3月5日の静岡市議会。登壇した議員は、2年前に発生した静岡市のビル火災の検証は不十分ではないかと投げかけました。

2022年8月、静岡市葵区呉服町の飲食店で発生した火災では現場で、消火活動にあたっていた静岡市消防局の消防隊員(当時37)が殉職。消防隊員らは本来、命綱として使用する隊員同士をつなぐロープを使わずに進入していましたが、これが活動基準と異なるとして静岡市消防局は当時、所属していた部隊の隊長を減給処分としました。

<長沼滋雄市議>
「ロープ確保しなかったことを最も重大な責任とみなす結論にはいまだ議論の余地があると思う」

<静岡市 難波喬司市長>
「今回の事故では特段理由なく、警防活動基準通りでない活動を指示したことは適切でないと判断しています」

静岡市は、再発防止のために行政の視点からの検証も必要として、市独自で調査を実施。「普段から火災現場で活動時の規範が守られていなかった」と結論付けました。

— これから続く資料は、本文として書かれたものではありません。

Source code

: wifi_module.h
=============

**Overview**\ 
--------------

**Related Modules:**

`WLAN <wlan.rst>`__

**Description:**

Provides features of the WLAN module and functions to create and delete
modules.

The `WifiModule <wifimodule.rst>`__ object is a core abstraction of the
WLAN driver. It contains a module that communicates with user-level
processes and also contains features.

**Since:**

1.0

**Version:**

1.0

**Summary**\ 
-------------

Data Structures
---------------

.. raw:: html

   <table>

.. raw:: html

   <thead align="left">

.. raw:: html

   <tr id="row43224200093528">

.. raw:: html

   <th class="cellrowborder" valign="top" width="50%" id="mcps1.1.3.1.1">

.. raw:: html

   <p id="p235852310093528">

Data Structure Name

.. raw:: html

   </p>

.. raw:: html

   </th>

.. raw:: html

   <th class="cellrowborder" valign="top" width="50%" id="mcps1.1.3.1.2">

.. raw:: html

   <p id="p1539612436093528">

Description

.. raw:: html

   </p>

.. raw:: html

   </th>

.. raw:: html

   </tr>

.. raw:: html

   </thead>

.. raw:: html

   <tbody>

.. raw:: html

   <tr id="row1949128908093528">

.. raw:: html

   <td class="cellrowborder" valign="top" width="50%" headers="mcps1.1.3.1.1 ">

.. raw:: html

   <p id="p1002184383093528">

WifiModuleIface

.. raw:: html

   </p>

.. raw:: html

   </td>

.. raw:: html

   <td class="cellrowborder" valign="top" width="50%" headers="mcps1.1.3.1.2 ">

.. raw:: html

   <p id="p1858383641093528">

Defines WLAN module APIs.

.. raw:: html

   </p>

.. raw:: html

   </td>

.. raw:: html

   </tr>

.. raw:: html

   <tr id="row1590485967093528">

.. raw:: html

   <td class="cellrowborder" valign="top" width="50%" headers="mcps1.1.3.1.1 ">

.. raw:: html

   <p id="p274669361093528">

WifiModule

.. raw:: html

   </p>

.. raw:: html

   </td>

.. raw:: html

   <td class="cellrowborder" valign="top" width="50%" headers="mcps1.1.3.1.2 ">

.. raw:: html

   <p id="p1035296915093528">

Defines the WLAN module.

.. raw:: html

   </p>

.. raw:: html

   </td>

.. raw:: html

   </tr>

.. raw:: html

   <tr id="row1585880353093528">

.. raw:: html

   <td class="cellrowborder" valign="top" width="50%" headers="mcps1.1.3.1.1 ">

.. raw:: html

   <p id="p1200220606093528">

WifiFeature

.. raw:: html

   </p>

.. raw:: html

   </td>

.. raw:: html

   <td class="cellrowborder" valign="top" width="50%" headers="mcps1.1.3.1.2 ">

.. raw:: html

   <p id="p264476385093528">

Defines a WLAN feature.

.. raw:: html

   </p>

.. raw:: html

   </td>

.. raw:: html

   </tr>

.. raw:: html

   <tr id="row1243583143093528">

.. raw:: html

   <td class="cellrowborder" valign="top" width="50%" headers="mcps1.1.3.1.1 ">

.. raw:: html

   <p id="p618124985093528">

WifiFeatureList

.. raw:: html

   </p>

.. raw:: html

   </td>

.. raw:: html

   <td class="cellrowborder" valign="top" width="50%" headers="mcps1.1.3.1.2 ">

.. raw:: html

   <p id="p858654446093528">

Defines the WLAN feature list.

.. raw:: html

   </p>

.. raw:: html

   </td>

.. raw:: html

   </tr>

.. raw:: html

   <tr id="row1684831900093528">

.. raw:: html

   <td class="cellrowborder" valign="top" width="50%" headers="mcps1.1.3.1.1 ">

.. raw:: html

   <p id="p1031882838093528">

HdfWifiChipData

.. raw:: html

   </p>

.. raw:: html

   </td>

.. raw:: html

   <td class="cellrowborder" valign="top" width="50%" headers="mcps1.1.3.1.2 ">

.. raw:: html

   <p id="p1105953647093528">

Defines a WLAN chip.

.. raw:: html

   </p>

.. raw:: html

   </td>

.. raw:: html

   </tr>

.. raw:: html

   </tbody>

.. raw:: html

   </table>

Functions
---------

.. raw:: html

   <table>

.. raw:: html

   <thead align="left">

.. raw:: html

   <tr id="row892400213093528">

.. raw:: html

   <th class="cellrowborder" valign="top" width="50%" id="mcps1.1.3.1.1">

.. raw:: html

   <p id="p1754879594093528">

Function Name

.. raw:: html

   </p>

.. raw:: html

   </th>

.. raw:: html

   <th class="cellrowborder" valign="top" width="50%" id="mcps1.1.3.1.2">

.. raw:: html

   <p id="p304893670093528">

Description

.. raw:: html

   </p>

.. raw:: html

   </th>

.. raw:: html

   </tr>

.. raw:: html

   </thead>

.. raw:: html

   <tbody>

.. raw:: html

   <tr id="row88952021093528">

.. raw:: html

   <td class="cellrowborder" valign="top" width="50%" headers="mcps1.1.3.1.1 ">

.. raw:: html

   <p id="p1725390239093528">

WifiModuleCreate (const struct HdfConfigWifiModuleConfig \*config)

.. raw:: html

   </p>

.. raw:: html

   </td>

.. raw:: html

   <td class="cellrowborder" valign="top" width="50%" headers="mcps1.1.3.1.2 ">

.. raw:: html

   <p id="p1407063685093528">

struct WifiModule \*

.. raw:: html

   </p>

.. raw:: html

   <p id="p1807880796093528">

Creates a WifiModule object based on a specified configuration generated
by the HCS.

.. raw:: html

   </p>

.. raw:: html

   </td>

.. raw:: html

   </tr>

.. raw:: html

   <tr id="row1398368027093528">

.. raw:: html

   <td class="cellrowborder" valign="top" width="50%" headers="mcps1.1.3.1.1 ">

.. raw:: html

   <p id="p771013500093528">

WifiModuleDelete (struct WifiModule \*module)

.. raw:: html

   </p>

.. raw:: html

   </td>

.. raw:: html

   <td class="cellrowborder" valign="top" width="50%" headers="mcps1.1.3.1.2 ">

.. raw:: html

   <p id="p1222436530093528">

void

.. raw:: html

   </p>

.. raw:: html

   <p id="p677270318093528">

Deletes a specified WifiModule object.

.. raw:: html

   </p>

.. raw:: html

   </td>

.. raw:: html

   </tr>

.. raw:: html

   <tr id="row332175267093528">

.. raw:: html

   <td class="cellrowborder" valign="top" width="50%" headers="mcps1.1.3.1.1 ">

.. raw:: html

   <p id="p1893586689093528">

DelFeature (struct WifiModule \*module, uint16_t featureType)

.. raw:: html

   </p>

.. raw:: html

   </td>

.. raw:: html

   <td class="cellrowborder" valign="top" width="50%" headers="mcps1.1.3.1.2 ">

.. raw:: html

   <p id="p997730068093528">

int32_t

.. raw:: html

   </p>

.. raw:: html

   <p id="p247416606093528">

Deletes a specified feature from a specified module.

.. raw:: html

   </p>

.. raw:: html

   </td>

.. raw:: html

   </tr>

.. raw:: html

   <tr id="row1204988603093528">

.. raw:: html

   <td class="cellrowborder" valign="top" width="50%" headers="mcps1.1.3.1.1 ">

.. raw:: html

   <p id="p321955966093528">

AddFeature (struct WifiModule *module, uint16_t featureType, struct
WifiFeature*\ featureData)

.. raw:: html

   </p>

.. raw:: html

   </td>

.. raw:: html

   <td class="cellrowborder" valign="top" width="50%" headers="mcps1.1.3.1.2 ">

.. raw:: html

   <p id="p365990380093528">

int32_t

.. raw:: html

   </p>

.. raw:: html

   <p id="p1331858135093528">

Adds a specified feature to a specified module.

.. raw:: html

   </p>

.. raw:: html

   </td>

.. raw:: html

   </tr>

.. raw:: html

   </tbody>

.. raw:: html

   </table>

傍聴席でこのやり取りを見つめていた男性。火災現場で殉職した消防隊員と消火活動に当たった元消防隊員です。男性が3月5日、議場に足を運んだのはある思いを訴えるためでした。

<一緒に消火活動に当たった元消防隊員>
「隊長が処分されたのは到底、納得のいくものではない。断言しますが、当時の隊長の判断は何一つ間違ってなかったと思います。結果が亡くなってしまったから、間違っていたというのは“イコール”ではない」

「活動時の規範が守られていなかった」と結論付けた静岡市。これに対して男性は、「現場の判断は誤っていなかった」と撤回を訴えます。男性は3月6日午後、静岡市内で記者会見を開き、事故当時の状況や活動時の判断について詳しく説明するとしています。